Within the clinical arena, accurate and sensitive diagnostics are paramount to developing effective treatment regimens for patients. Physicians often require quick and reliable ways to discern if patients are afflicted with a specific ailment. Although many such detection methods currently exist, they often require a large investment of time, work, and/or money.
Now, scientists from the Swiss Federal Institute of Technology in Lausanne (EPFL) have chemically modified the enzyme responsible for fireflies to create light and forced it to seek out target biological molecules, ultimately producing a light signal. The results of their effort should provide clinical diagnostics with a cheap, simple, and highly accurate detection system that could have broad applications for the field.
The Swiss researchers were able to add a small chemical tag onto the luciferase enzyme, which is able to detect target proteins, producing a light signal that is able to be seen with the naked eye—eliminating the need for expensive and complex detection equipment.
“You can think of the tagged luciferase as a cyborg molecule,” explained Kai Johnsson, Ph.D., Professor in the Institute of Chemical Sciences and Engineering at EPFL. “Half bio, half synthetic. How could you make luciferase sensitive to the presence of another protein just through mutations? It's a lot of work. With this chemical trick, all we have to worry about is designing an appropriate tag that can recognize the target protein.”

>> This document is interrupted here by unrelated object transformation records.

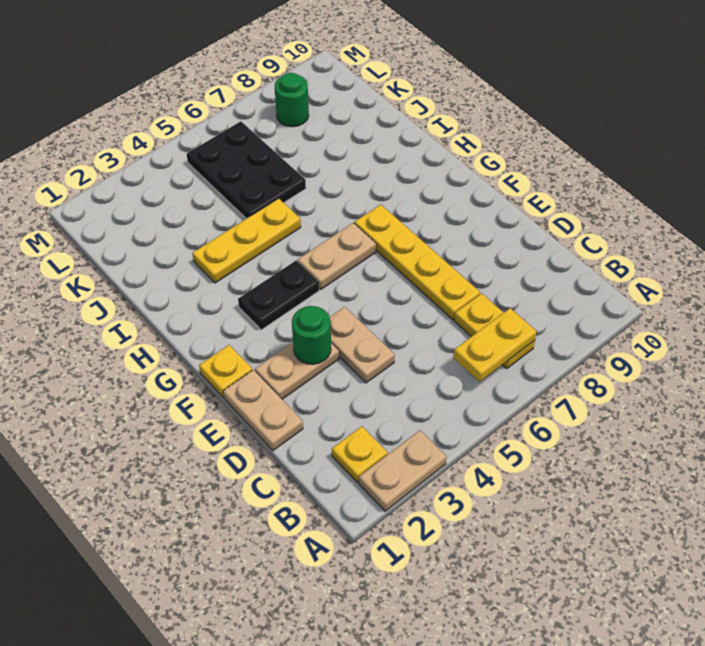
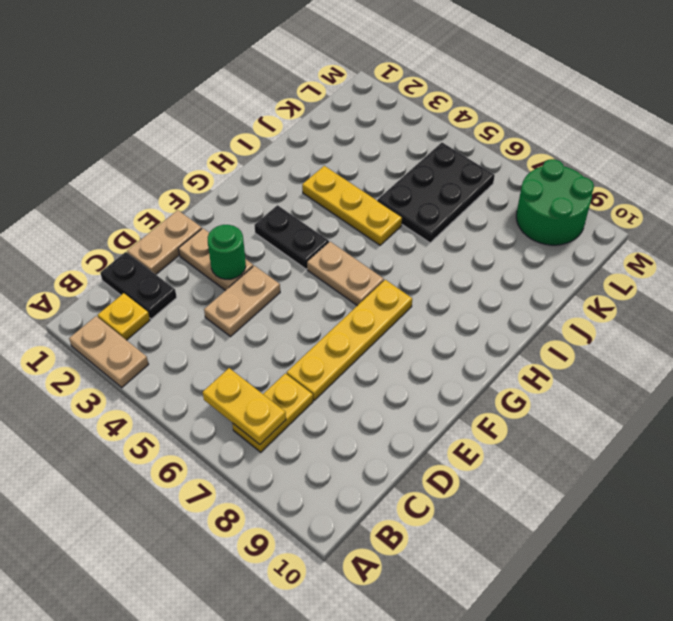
none -> black 1x2 plate [100,252,177,319]
yellow 1x1 plate [199,345,252,397] -> none
green 1x1 round brick [275,73,309,127] -> green 2x2 round brick [516,159,594,245]

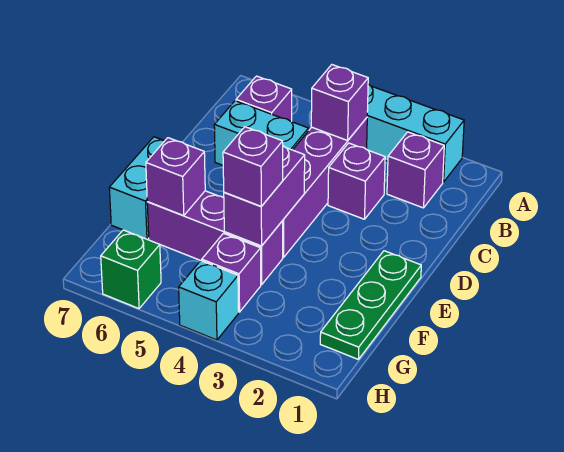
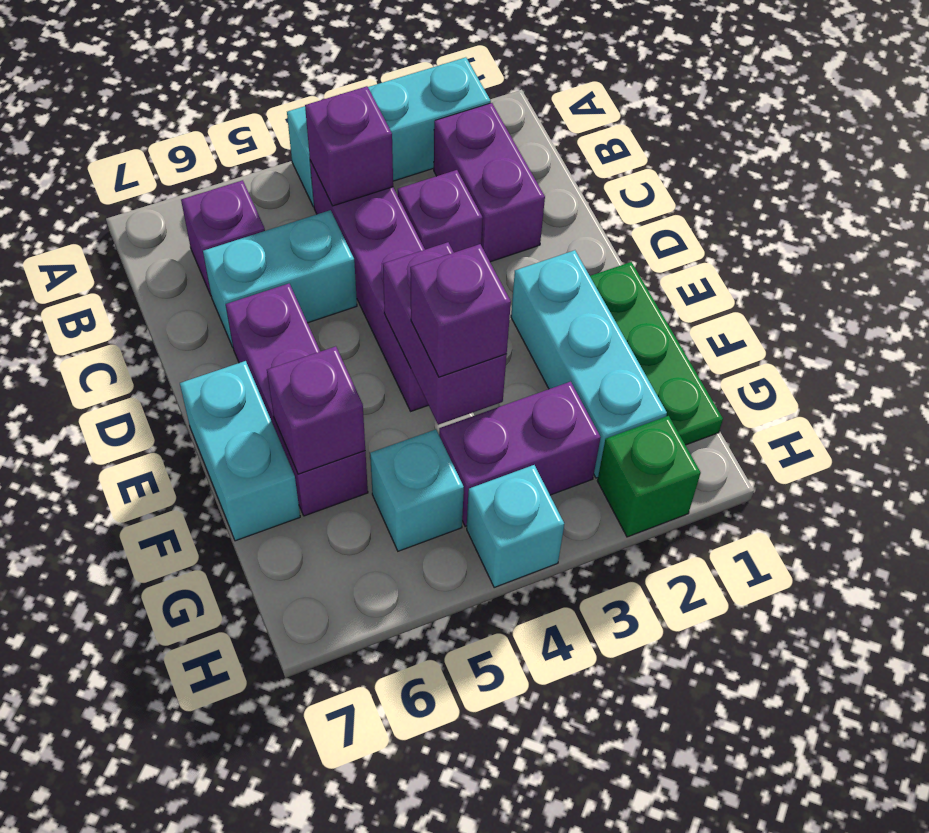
purple 1x1 brick [387,132,444,208] -> purple 1x2 brick [434,103,545,262]
none -> cyan 1x3 brick [511,250,667,478]
purple 1x3 brick [147,191,283,284] -> purple 1x3 brick turned to [226,284,368,516]
purple 1x1 brick [202,233,261,312] -> purple 1x2 brick [439,382,601,527]
none -> cyan 1x1 brick [370,429,464,551]
green 1x1 brick [101,230,161,309] -> green 1x1 brick moved to [597,416,701,537]

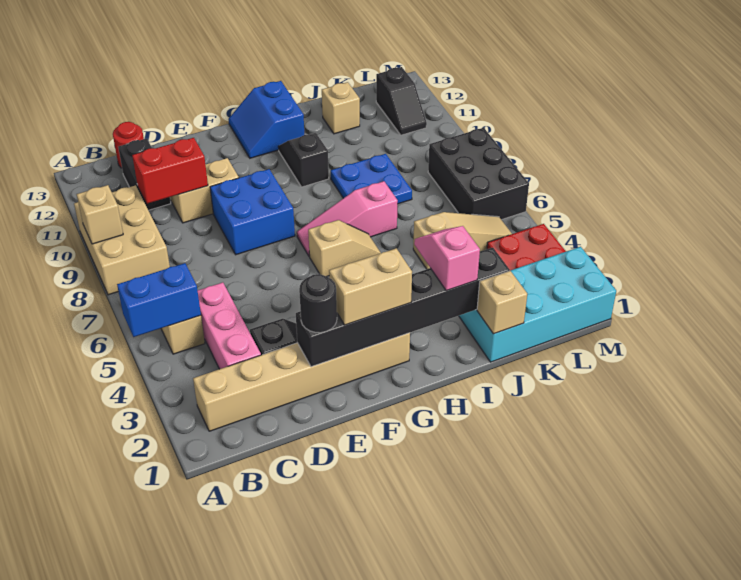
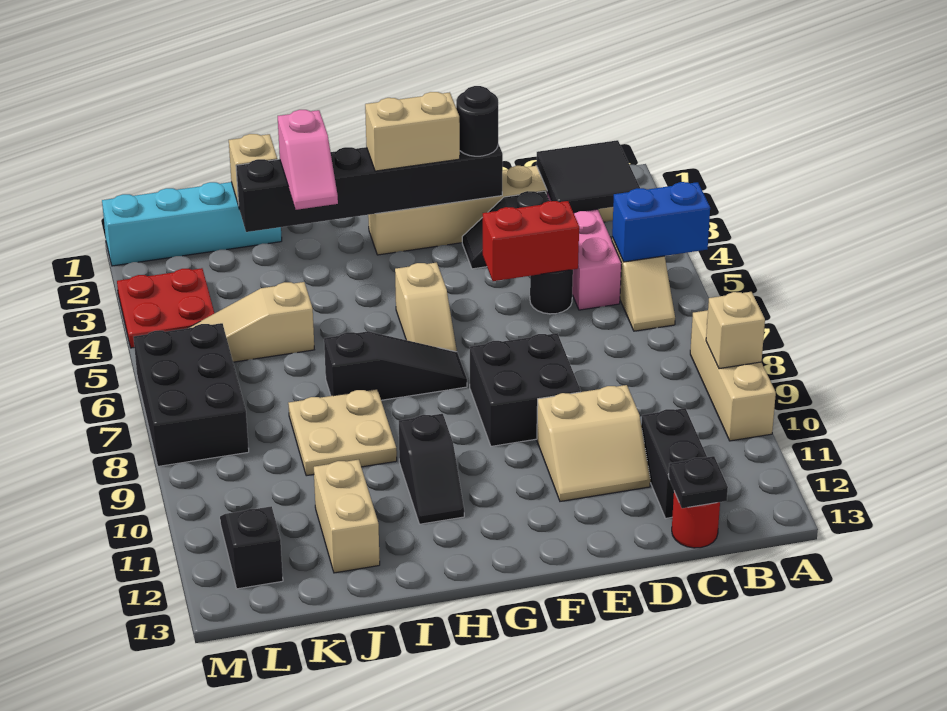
tan 2x3 brick [74,185,170,295] -> tan 1x3 brick [690,310,776,441]
none -> black 2x2 tile [536,140,640,213]
red 1x2 brick [132,138,208,204] -> red 1x2 brick moved to [483,201,579,281]
none -> black 1x1 plate [669,456,728,508]
none -> black 1x1 round brick [530,270,573,314]
blue 2x2 brick [210,169,295,255] -> black 2x2 brick [470,333,581,446]
tan 1x2 slope [308,220,381,276] -> tan 1x2 slope turned to [395,263,457,352]
pink 1x3 slope [297,181,398,256] -> black 1x3 slope [324,331,467,400]
blue 2x2 slope [229,81,304,158] -> none
blue 2x2 plate [331,154,412,204] -> tan 2x2 plate [288,389,397,476]
cyan 2x4 brick [459,247,616,362] -> cyan 1x4 brick [102,182,282,266]
tan 1x1 brick [322,82,360,134] -> tan 1x2 brick [314,460,380,573]

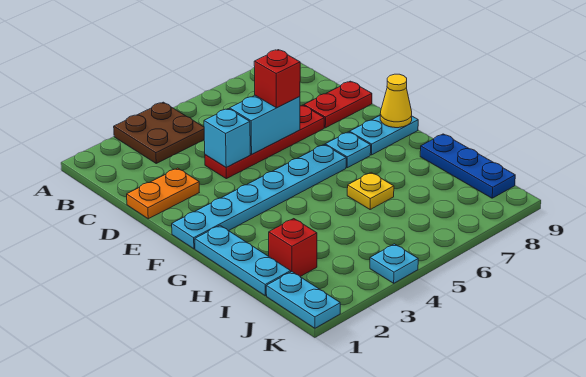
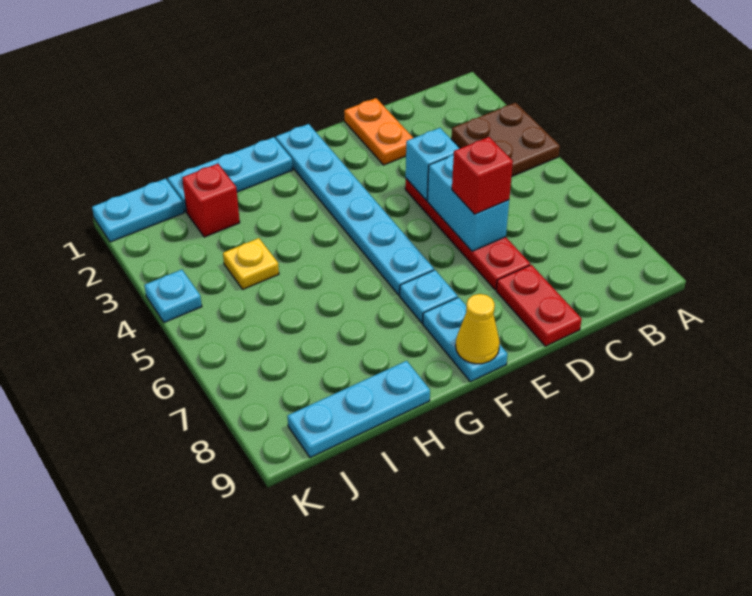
yellow 1x1 plate [347,173,394,209] -> yellow 1x1 plate moved to [223,238,279,289]
blue 1x3 plate [420,134,515,198] -> cyan 1x3 plate [287,361,430,458]

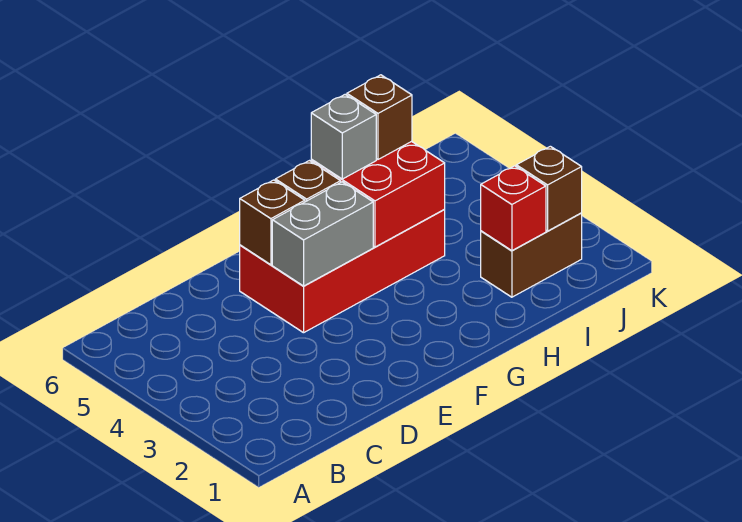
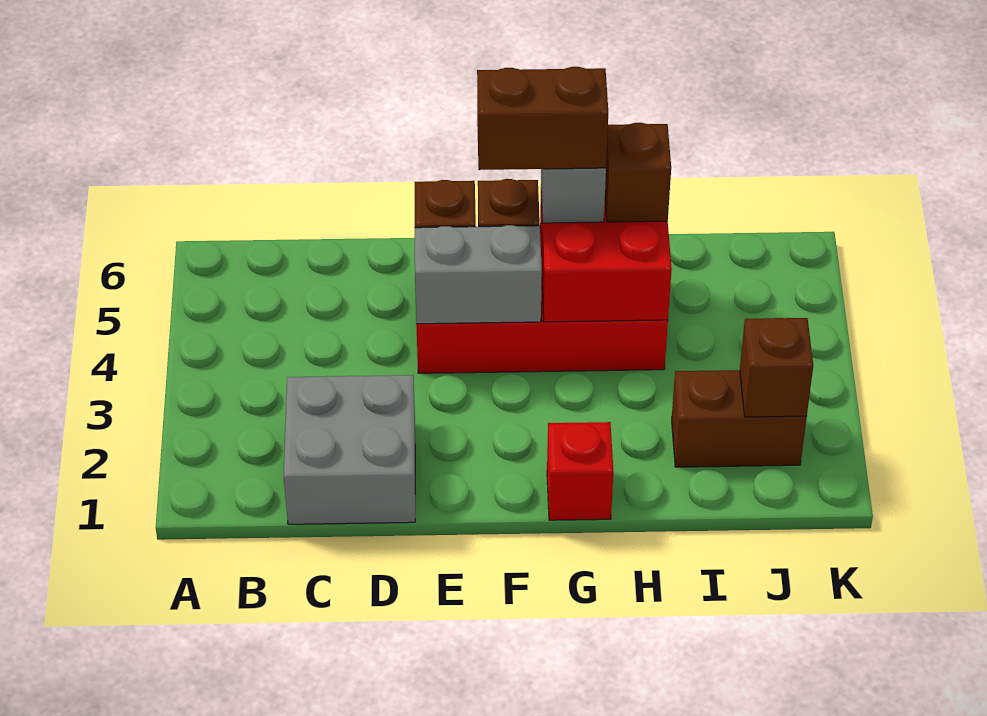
none -> grey 2x2 brick [284,375,415,524]
none -> brown 1x2 brick [477,67,608,170]
red 1x1 brick [481,166,546,251] -> red 1x1 brick moved to [547,422,613,520]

The findings from this study were published recently in Nature Communications through an article entitled “Modulating protein activity using tethered ligands with mutually exclusive binding sites.”
“The approach is based on synthetic ligands that possess two mutually exclusive binding sites, one for the protein of interest and one for the effector,” the scientists stated. “Tethering such a ligand to the protein of interest results in an intramolecular ligand–protein interaction that can be disrupted through the presence of the effector.”
Specifically, Dr. Johnsson and his team were able to develop a luciferase molecule controlled by the human carbonic anhydrase enzyme, whose activity can be regulated by proteins or small molecules in vitro, on living cells, and on bioluminescent biosensors.
The investigators noted that the ability to modulate protein activity on the surface of living cells creates opportunities and applications well beyond in vitro assays. However, they caution that while their results were exciting this technique will not be usable for every protein and is restricted to those proteins for which ligands with mutually exclusive binding sites either currently exist or can be created.
“This is a generalized design,” said Kai Johnsson. “It shows how you can exploit synthetic chemistry to create sophisticated biosensor proteins.”